§ **Collected data entries**:
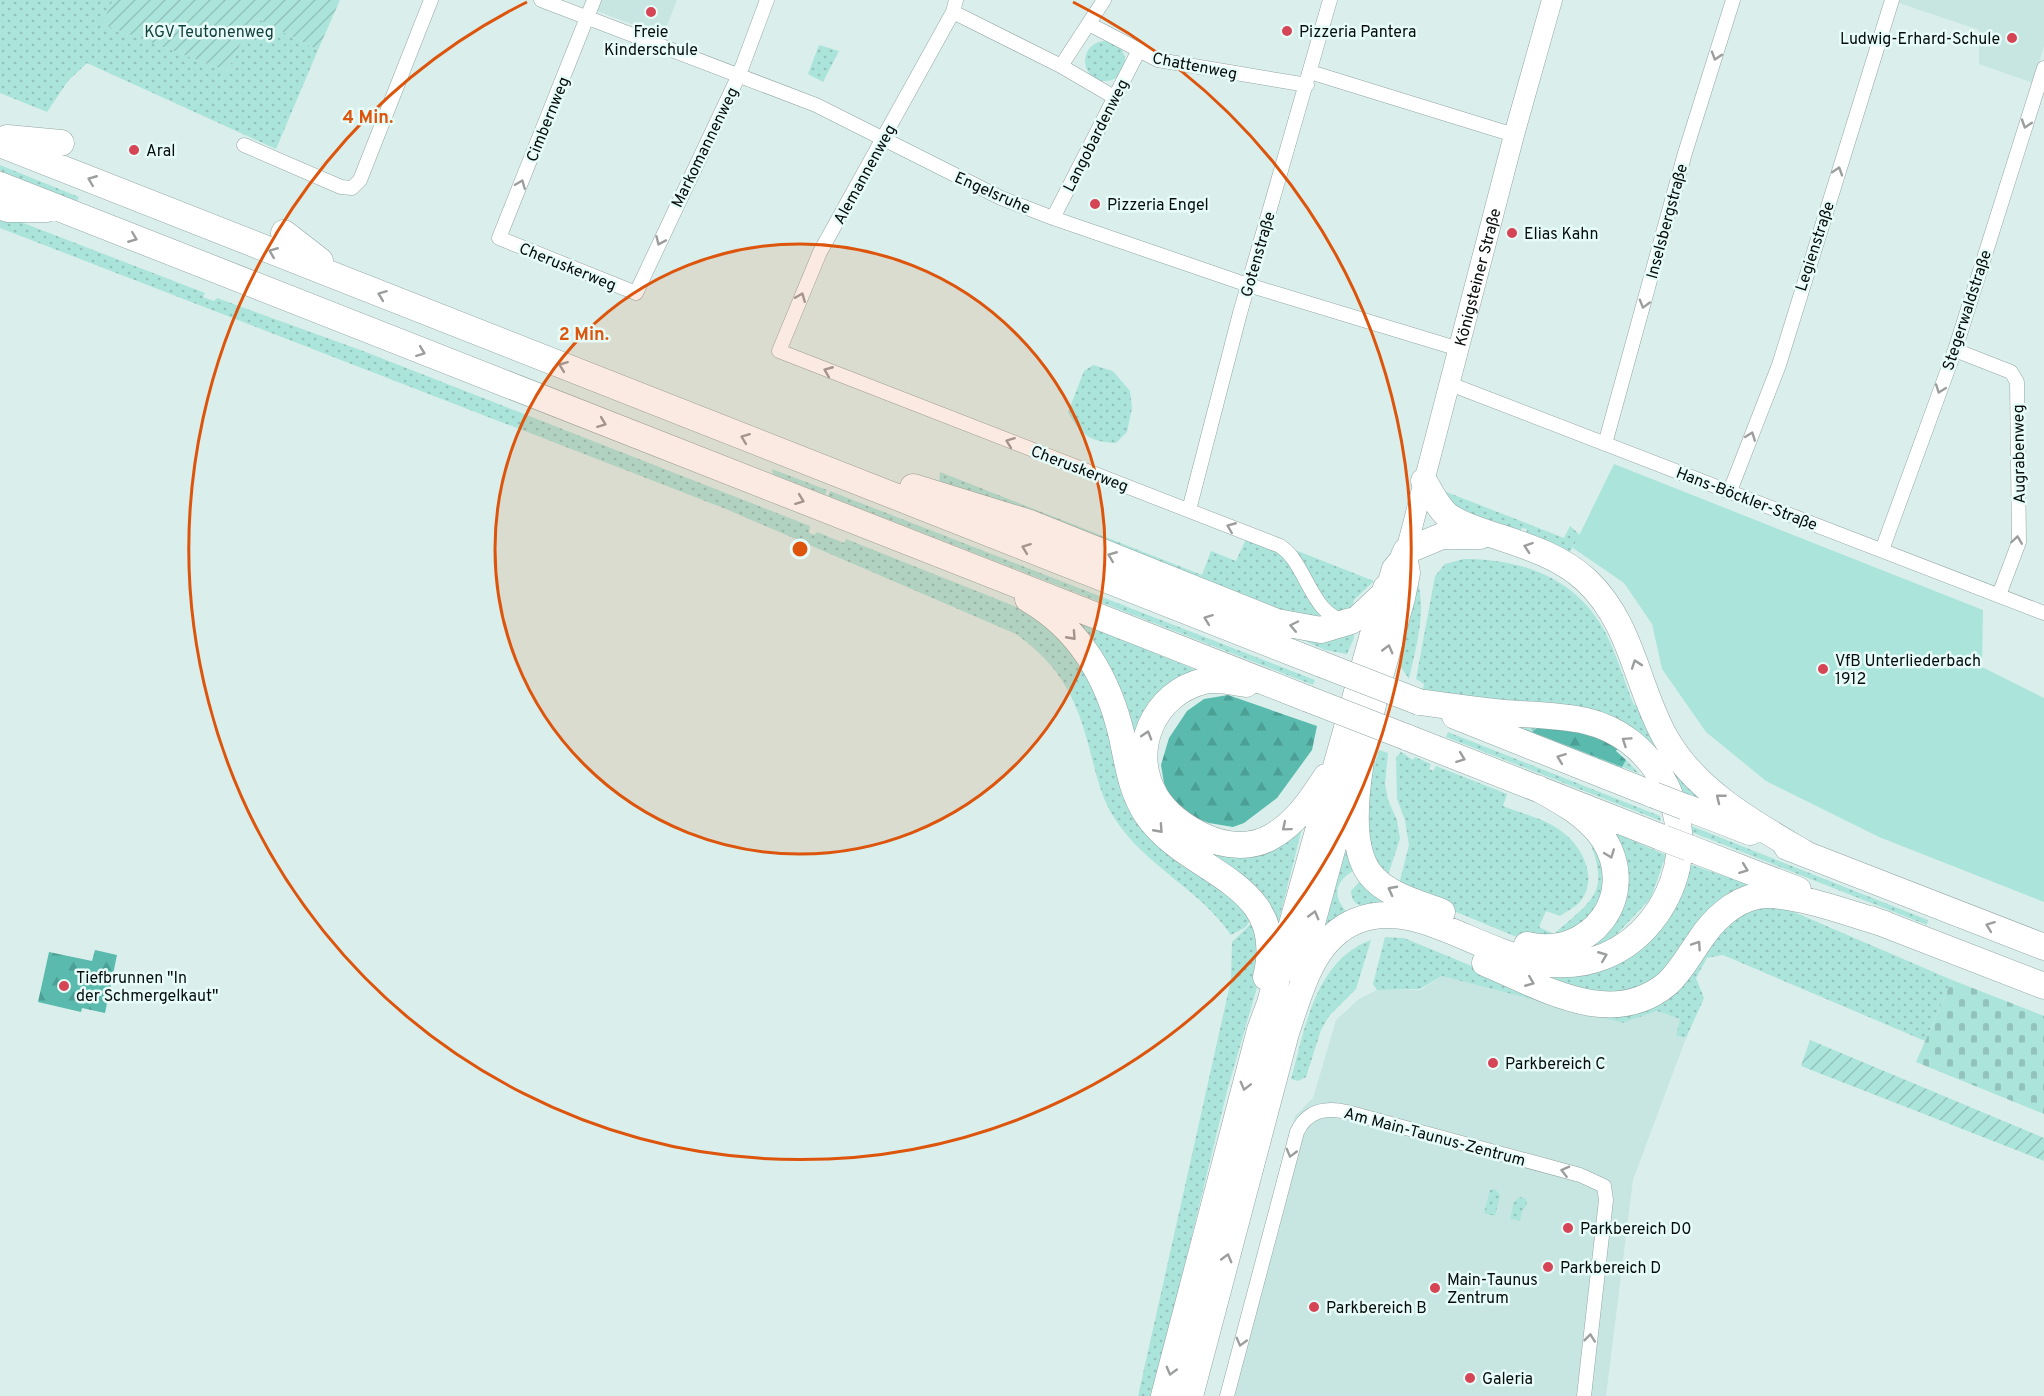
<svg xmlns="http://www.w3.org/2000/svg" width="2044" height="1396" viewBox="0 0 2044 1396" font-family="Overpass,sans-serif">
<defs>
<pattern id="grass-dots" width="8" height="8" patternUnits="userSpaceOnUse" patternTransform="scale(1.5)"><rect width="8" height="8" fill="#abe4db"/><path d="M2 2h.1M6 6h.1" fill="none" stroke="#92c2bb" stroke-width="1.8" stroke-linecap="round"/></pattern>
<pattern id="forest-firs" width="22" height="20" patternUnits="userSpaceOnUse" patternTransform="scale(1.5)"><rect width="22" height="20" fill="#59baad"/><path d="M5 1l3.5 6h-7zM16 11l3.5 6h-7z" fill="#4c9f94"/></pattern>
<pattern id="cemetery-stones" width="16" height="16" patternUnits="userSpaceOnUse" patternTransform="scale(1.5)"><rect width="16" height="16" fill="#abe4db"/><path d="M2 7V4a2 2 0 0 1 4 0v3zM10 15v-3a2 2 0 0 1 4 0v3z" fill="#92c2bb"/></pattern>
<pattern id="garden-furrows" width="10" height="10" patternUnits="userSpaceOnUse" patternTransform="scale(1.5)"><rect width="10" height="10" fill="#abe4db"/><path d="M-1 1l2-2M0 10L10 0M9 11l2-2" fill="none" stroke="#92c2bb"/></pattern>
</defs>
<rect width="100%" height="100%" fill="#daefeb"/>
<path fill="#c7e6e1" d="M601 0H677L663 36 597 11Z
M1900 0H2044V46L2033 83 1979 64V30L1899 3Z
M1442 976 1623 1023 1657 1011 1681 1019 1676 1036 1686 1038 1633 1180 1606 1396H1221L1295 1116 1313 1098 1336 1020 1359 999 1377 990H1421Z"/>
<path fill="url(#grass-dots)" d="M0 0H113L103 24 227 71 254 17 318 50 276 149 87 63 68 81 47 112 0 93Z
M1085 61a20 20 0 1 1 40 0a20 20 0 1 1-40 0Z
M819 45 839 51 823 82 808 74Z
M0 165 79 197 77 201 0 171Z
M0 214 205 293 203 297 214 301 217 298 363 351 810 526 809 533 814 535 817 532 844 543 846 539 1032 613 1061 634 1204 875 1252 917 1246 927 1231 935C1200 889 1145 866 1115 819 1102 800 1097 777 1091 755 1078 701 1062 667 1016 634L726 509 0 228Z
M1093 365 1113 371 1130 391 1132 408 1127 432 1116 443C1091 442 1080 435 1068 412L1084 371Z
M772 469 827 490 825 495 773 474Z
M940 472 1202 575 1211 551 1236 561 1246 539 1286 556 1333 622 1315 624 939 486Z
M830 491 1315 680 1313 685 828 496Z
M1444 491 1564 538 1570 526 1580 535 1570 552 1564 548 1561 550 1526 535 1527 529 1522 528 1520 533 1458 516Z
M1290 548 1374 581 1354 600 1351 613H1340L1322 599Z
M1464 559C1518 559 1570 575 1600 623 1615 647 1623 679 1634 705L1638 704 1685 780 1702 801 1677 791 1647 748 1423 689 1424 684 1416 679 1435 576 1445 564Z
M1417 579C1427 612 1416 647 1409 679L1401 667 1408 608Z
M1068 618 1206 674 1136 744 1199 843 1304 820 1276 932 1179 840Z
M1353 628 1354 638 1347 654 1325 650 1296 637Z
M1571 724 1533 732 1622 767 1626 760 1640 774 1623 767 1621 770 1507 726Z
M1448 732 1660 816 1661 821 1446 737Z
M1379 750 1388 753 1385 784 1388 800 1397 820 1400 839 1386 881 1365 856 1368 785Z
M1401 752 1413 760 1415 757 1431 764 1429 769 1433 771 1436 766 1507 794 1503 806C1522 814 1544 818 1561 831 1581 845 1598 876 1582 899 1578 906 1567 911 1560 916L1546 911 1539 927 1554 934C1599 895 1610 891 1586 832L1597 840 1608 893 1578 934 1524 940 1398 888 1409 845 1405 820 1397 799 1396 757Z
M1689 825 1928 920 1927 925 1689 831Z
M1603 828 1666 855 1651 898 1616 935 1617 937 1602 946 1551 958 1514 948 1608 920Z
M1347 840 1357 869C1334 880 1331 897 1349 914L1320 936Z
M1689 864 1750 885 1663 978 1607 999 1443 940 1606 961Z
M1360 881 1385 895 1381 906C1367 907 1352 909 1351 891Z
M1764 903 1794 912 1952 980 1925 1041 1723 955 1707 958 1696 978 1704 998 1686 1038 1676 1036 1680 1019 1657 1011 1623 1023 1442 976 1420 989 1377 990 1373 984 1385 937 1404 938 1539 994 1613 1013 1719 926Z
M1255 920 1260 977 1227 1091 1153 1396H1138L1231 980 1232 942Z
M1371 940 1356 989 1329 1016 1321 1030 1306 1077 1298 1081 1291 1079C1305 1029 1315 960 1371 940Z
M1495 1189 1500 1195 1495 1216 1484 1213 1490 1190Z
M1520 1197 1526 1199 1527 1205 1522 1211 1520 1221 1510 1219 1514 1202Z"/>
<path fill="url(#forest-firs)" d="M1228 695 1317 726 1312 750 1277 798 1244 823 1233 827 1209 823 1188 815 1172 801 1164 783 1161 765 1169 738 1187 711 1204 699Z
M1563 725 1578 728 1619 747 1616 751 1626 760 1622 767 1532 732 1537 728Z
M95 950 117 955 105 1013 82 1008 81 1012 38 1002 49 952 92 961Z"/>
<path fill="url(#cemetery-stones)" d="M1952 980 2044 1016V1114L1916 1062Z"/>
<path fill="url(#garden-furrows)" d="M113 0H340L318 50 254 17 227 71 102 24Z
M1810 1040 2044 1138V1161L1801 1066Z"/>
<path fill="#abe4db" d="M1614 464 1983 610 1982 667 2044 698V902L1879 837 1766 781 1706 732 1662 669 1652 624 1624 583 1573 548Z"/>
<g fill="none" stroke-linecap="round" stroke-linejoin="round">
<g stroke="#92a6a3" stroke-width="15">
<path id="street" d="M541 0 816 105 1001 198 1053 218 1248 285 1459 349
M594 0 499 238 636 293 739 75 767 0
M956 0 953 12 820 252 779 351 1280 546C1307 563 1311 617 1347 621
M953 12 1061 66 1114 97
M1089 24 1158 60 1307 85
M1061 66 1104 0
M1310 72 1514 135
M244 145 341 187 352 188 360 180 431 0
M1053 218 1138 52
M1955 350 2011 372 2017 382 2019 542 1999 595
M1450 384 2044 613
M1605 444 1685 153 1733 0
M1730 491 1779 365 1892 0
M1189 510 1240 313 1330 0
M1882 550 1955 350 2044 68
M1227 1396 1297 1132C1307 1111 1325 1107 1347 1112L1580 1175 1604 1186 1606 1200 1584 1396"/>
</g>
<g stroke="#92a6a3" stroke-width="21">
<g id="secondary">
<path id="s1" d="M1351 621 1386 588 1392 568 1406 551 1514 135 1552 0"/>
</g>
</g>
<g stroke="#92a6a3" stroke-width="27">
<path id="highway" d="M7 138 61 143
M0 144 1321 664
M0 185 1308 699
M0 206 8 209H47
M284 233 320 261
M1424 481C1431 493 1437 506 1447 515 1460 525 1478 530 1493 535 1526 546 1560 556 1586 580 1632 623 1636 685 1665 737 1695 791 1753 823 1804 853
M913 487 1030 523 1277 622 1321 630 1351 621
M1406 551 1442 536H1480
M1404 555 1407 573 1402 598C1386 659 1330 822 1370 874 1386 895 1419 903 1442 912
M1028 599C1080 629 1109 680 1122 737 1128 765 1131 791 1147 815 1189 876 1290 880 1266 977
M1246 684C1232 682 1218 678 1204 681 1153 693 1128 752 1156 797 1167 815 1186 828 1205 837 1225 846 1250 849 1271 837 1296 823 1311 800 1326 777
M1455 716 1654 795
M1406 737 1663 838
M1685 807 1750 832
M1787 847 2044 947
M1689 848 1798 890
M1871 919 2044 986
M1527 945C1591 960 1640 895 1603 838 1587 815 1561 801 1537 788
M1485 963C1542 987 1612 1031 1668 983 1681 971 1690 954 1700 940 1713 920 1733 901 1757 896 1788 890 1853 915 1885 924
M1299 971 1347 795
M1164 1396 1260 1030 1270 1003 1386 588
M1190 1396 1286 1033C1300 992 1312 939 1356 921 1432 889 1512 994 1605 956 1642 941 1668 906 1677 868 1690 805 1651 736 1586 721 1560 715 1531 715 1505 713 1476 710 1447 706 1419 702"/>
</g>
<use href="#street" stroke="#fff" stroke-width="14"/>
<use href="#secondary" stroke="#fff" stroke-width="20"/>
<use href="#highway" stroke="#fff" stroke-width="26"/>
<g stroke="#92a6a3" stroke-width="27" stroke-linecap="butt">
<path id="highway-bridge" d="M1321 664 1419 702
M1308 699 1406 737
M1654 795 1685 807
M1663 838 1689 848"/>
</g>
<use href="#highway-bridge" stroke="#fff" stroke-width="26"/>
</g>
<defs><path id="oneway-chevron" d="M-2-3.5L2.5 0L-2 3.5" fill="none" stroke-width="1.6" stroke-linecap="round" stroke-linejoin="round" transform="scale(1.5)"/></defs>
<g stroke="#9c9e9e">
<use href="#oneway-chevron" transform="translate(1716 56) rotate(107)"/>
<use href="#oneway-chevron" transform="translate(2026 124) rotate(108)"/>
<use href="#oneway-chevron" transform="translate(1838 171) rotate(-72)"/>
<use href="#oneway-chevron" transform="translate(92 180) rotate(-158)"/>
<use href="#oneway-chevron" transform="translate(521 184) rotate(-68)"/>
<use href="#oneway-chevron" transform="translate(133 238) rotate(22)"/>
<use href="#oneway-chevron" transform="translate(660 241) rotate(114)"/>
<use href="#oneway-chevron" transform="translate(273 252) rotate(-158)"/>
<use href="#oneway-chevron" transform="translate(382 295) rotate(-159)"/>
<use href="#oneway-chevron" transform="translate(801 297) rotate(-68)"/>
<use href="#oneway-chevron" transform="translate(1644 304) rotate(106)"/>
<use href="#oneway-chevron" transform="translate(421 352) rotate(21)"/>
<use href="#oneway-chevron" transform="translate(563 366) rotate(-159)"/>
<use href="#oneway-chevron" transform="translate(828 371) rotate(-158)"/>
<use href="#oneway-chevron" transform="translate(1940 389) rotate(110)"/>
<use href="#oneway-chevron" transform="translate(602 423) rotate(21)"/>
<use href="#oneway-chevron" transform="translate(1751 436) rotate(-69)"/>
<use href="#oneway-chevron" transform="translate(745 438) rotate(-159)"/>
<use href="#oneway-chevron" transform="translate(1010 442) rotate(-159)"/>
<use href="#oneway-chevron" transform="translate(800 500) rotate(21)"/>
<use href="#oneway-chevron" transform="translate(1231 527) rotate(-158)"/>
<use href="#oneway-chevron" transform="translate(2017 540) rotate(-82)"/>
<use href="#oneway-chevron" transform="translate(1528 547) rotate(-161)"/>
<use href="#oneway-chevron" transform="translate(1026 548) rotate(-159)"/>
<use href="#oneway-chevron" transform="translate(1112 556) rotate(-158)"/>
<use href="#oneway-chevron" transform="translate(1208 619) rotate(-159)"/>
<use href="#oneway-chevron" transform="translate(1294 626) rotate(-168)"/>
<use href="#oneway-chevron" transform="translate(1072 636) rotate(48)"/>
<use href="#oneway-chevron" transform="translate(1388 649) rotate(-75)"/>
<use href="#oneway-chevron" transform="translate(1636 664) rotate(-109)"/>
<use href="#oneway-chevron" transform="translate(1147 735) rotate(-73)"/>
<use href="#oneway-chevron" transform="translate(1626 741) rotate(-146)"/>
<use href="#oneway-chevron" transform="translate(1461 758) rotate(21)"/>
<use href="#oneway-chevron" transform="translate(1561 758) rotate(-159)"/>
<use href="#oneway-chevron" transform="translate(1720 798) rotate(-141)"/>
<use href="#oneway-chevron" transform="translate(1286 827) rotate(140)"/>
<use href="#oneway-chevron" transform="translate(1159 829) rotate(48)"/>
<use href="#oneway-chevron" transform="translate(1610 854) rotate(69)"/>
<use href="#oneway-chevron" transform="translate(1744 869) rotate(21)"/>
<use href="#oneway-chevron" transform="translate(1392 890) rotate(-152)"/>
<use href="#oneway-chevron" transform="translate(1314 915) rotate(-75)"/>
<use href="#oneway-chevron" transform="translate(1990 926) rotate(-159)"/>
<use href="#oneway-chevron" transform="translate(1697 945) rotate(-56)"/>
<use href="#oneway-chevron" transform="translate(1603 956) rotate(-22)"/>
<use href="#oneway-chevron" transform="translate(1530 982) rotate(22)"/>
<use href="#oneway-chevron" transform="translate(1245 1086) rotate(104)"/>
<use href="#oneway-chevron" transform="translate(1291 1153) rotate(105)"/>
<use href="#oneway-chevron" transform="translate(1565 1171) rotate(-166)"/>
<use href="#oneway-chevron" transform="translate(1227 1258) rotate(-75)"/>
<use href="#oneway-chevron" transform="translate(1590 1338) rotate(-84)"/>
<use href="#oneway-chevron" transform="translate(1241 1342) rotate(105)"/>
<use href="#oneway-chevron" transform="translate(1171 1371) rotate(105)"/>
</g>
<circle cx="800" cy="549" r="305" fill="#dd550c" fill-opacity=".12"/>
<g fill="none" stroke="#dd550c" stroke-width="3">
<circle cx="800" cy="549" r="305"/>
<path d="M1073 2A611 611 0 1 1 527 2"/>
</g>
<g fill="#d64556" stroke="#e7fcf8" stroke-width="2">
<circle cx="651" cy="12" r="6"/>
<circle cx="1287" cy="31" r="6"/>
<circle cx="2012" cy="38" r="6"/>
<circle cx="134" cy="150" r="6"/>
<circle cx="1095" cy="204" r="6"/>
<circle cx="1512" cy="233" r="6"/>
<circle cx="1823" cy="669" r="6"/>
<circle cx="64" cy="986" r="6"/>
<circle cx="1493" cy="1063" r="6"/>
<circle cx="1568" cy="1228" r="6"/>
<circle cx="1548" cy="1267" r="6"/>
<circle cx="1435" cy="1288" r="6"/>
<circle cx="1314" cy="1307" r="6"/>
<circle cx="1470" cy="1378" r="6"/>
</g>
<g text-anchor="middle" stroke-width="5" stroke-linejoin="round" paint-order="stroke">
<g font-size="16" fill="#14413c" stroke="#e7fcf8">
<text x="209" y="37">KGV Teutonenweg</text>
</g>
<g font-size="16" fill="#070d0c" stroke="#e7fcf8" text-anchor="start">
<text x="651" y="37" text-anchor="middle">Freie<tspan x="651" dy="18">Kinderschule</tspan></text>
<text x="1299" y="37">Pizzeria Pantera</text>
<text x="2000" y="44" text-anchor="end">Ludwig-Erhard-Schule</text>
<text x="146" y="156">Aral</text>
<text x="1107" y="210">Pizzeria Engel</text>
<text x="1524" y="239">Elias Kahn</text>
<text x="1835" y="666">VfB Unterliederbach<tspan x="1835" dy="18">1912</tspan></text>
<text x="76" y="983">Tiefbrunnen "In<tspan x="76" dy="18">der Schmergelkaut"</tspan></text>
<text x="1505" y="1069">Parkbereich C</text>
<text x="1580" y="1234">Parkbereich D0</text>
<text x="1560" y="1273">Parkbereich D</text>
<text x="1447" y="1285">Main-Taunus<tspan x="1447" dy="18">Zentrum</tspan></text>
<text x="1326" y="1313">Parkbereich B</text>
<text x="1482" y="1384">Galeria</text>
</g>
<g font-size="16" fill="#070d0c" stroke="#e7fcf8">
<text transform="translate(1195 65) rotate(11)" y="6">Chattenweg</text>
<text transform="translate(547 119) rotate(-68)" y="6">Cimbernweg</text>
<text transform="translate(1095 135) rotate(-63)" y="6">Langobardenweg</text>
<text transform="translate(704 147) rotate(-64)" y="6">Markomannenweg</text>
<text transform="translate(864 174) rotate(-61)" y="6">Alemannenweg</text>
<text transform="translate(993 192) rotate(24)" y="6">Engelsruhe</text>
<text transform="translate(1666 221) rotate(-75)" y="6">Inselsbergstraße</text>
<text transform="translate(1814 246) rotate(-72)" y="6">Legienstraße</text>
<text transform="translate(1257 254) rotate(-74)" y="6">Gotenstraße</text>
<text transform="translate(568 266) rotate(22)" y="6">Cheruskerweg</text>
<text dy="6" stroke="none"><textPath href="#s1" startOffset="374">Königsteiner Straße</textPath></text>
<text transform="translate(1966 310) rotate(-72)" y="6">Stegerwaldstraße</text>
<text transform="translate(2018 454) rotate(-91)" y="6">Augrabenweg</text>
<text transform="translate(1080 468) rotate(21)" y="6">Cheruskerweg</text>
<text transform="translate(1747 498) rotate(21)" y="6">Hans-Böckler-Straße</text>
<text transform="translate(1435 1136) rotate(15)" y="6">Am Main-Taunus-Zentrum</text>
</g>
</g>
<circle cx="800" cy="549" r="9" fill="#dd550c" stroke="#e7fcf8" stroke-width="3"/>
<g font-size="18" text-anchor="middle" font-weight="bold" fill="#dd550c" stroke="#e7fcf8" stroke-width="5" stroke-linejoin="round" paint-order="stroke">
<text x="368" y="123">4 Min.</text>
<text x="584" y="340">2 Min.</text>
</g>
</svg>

§ **Task**: Using the records above, restate word for word the lines from the one with "M594 0 499 238 636 293 739 75 767 0" through the one with "M1689 848 1798 890", both included.

§ **Response area**:
M594 0 499 238 636 293 739 75 767 0
M956 0 953 12 820 252 779 351 1280 546C1307 563 1311 617 1347 621
M953 12 1061 66 1114 97
M1089 24 1158 60 1307 85
M1061 66 1104 0
M1310 72 1514 135
M244 145 341 187 352 188 360 180 431 0
M1053 218 1138 52
M1955 350 2011 372 2017 382 2019 542 1999 595
M1450 384 2044 613
M1605 444 1685 153 1733 0
M1730 491 1779 365 1892 0
M1189 510 1240 313 1330 0
M1882 550 1955 350 2044 68
M1227 1396 1297 1132C1307 1111 1325 1107 1347 1112L1580 1175 1604 1186 1606 1200 1584 1396"/>
</g>
<g stroke="#92a6a3" stroke-width="21">
<g id="secondary">
<path id="s1" d="M1351 621 1386 588 1392 568 1406 551 1514 135 1552 0"/>
</g>
</g>
<g stroke="#92a6a3" stroke-width="27">
<path id="highway" d="M7 138 61 143
M0 144 1321 664
M0 185 1308 699
M0 206 8 209H47
M284 233 320 261
M1424 481C1431 493 1437 506 1447 515 1460 525 1478 530 1493 535 1526 546 1560 556 1586 580 1632 623 1636 685 1665 737 1695 791 1753 823 1804 853
M913 487 1030 523 1277 622 1321 630 1351 621
M1406 551 1442 536H1480
M1404 555 1407 573 1402 598C1386 659 1330 822 1370 874 1386 895 1419 903 1442 912
M1028 599C1080 629 1109 680 1122 737 1128 765 1131 791 1147 815 1189 876 1290 880 1266 977
M1246 684C1232 682 1218 678 1204 681 1153 693 1128 752 1156 797 1167 815 1186 828 1205 837 1225 846 1250 849 1271 837 1296 823 1311 800 1326 777
M1455 716 1654 795
M1406 737 1663 838
M1685 807 1750 832
M1787 847 2044 947
M1689 848 1798 890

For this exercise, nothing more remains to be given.